(Data extracted from a collection)
-----

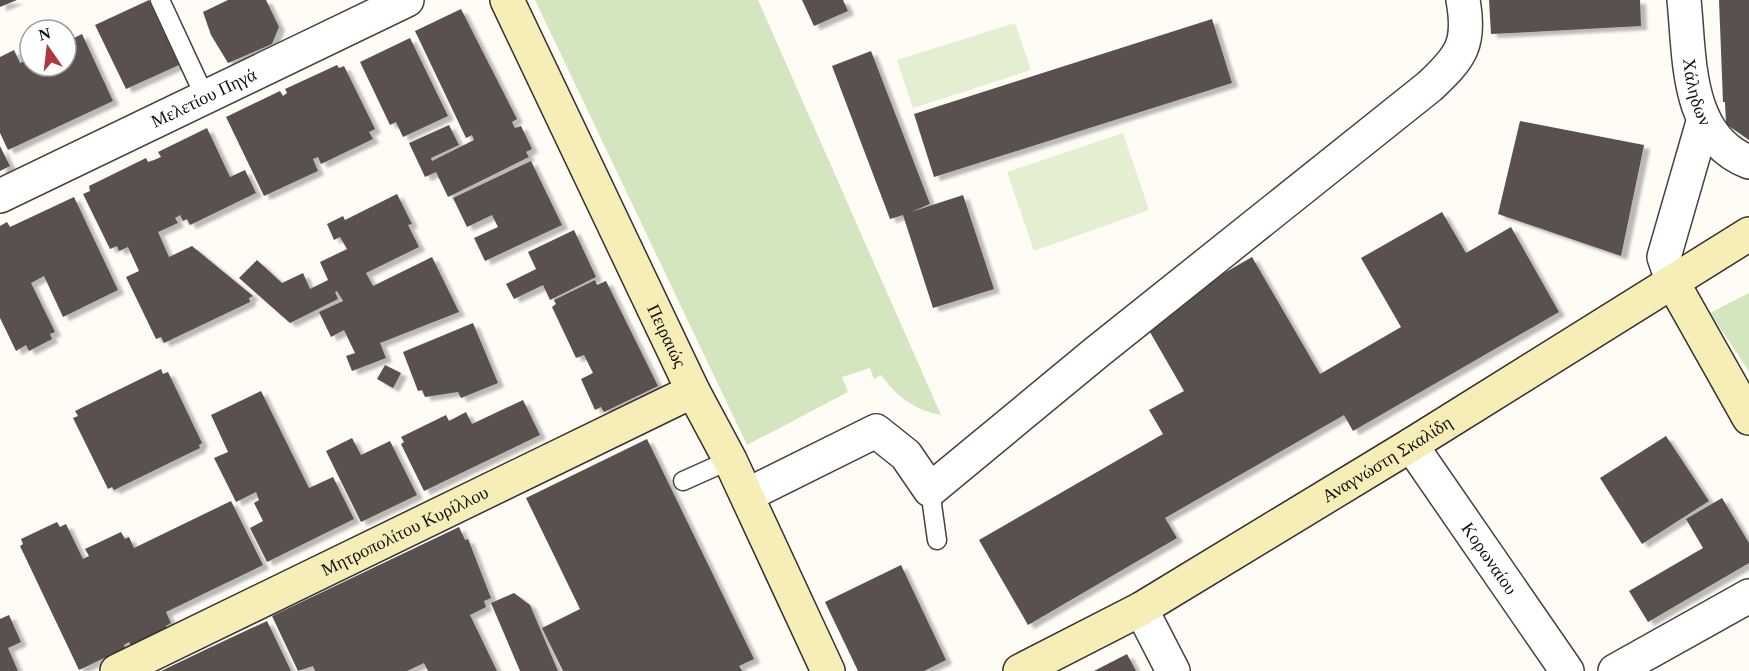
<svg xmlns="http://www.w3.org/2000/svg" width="1749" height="671" viewBox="0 0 1749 671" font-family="'Times New Roman',serif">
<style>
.green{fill:#d4e6c0}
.pitch{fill:#e4eed1}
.building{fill:#58514d;filter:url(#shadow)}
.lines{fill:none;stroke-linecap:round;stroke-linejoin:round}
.lane-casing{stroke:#434343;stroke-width:21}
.street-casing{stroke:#434343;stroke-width:36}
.secondary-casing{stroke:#323232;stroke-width:36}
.lane{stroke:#fff;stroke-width:18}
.street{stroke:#fff;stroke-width:33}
.secondary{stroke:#f6eeb6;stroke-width:33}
.labels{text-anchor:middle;stroke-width:6;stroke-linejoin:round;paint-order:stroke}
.street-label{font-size:18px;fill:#101010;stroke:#fff}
</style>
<defs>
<filter id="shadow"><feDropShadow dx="6" dy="4" stdDeviation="1.5" flood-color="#0004"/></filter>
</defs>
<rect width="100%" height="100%" fill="#fefcf4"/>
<!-- green -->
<g class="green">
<path d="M535,0H758L941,415C916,411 896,396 881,375L874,379L870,368L842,377L848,392L747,445Z"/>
<polygon points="1749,293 1749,371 1710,313"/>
</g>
<!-- pitch -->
<g class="pitch">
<polygon points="1015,23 1031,70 913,108 897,60"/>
<polygon points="1123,133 1149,210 1034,251 1007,172"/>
</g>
<!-- building -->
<g class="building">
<polygon points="0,0 17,0 0,7"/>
<polygon points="149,0 179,65 126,89 95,25"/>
<polygon points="228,0 266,0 279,27 272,44 228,63 211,35 203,12"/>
<polygon points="802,0 843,0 848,11 814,26"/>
<polygon points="1489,0 1640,0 1641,26 1491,34"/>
<polygon points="1719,0 1749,0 1749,140 1726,124 1725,102 1723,102"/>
<polygon points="461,9 517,119 512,122 515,128 521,126 532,149 526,152 529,157 448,197 436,172 425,177 409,143 449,125 459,145 431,158 432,161 474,140 472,135 466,138 415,31"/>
<polygon points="1212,19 1232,83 934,177 914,114"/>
<polygon points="73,34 74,38 82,34 113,101 8,150 0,133 0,57 14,50 20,63 27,60 24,56 30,53 30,66 66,66 66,37"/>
<polygon points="410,38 448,116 403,137 396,122 390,125 360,62"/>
<polygon points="871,51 930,204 911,212 963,195 994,289 933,308 903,215 890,219 832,66"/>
<polygon points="337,65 339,68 344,66 375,129 369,132 373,139 321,164 318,157 313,159 318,171 264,196 226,117 280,91 283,96 287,93 285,89"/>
<polygon points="1520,121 1644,145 1621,256 1498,214"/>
<polygon points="207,128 230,177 245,170 256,193 190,225 187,219 183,221 180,215 175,218 178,223 158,232 169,257 192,246 253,296 249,298 250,302 164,343 161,337 156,339 126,277 139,271 128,247 119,251 117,246 110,249 83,194 90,191 89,186 146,158 148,162 154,160 161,157 158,152"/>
<polygon points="0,146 10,166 0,171"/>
<polygon points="531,161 562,225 485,261 474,238 498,227 492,215 467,227 453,198"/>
<polygon points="397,194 412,224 408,225 419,247 366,273 373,286 432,257 459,312 380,343 386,358 352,371 346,356 355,353 344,330 331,337 319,312 343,301 337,291 335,292 338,299 290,323 239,278 257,260 282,283 303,273 310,289 328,280 320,262 347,249 340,237 334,240 327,224 343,216 345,220"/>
<polygon points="74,197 118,290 63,317 44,276 31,283 55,332 50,334 52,339 29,351 26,345 16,351 0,318 0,226 7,222 10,227"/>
<polygon points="1442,212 1466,253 1511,227 1559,312 1353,431 1344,415 1165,518 1177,538 1028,625 979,540 1163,434 1149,410 1184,391 1143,320 1252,257 1320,374 1401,327 1361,258"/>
<polygon points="574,230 596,277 550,300 543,285 514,299 506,284 536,269 528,252"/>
<polygon points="595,280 597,285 606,281 658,386 604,412 601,407 595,410 581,379 593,373 584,355 576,358 552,307 556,304 554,300"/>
<polygon points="473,323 498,383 461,398 458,392 425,397 422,390 418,391 403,352"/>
<polygon points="385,365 401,373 393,388 377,379"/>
<polygon points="161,369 163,374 168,372 202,443 199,445 200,448 114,490 112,487 108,489 73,418 78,416 75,411"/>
<polygon points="261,391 309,488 333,477 354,519 267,562 250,528 263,521 254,503 259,500 256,492 236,502 214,458 228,452 211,415"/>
<polygon points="523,400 540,435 424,491 401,444 404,442 401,437 446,415 449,421 466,412 472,424"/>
<polygon points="1666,436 1709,501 1642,544 1600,478"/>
<polygon points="352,438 361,455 390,441 417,495 361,522 326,451"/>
<polygon points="647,439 754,659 739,666 742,671 563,671 542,628 580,609 526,498"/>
<polygon points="1722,498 1749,543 1749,563 1648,622 1629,591 1703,548 1686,519"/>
<polygon points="231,501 263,565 166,612 171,623 166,626 168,631 132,648 129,642 124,645 125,648 79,670 20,546 23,544 21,539 57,522 60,527 66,524 83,559 89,556 85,549 121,532 125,539 129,537 134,548"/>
<polygon points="459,527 465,540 468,539 491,598 484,601 486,607 470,615 497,671 428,671 424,663 407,671 315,671 313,666 298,671 272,616"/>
<polygon points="901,565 946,660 924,671 858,671 825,602"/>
<polygon points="514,593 530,605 558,671 520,671 491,603"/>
<polygon points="9,615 21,642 8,648 18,671 0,671 0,619"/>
<polygon points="267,621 291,671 161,671 209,648"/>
<polygon points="1127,654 1136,671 1094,671"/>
</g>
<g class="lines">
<!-- lane casing -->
<g class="lane-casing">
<g id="lane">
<polyline points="160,0 205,97"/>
<polyline points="683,481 730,460"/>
<polyline points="930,490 937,540"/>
</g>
</g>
<!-- street casing -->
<g class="street-casing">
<g id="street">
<path id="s1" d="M1684,0C1690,57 1685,137 1749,162"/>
<path id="s2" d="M0,196L407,0"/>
<polyline points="1673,283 1664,257 1703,122"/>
<path id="s3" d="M1411,445L1567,671"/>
<path d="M747,495L876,431L906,455L930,490L1097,352L1430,86C1461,57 1471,44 1463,0"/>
<polyline points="1141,609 1173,671"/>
<polyline points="1615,671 1749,596"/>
</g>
</g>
<!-- secondary casing -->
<g class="secondary-casing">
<g id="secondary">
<path id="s4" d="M507,0L693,391L730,460L828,671"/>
<polyline points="1673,283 1749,418"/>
<path id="s5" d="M117,671L693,391"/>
<path id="s6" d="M1020,671L1141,609L1411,445L1749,234"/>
</g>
</g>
<!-- lane -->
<use href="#lane" class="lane"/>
<!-- street -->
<use href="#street" class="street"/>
<!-- secondary -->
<use href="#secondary" class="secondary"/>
</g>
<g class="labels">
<!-- street labels -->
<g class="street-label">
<text dy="6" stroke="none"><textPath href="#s1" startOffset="93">Χάληδων</textPath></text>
<text dy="6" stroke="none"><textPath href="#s2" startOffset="226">Μελετίου Πηγά</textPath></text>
<text dy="6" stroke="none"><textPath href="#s4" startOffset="372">Πειραιώς</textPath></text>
<text dy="6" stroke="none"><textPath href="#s6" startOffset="424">Αναγνώστη Σκαλίδη</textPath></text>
<text dy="6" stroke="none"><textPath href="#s5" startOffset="320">Μητροπολίτου Κυρίλλου</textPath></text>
<text dy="6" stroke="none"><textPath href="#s3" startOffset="138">Κορωναίου</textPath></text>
</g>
</g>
<!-- north arrow -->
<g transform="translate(48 48) rotate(346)"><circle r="28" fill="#ffffff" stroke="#9f9f9f" stroke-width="1.5"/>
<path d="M0-4.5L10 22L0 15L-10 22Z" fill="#b2363e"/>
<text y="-9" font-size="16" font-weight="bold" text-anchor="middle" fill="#101010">N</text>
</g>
</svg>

-----

Problem to work on: Only lines that contain the string "shadow" count; pick each one out of the records and copy it.

Solution:
.building{fill:#58514d;filter:url(#shadow)}
<filter id="shadow"><feDropShadow dx="6" dy="4" stdDeviation="1.5" flood-color="#0004"/></filter>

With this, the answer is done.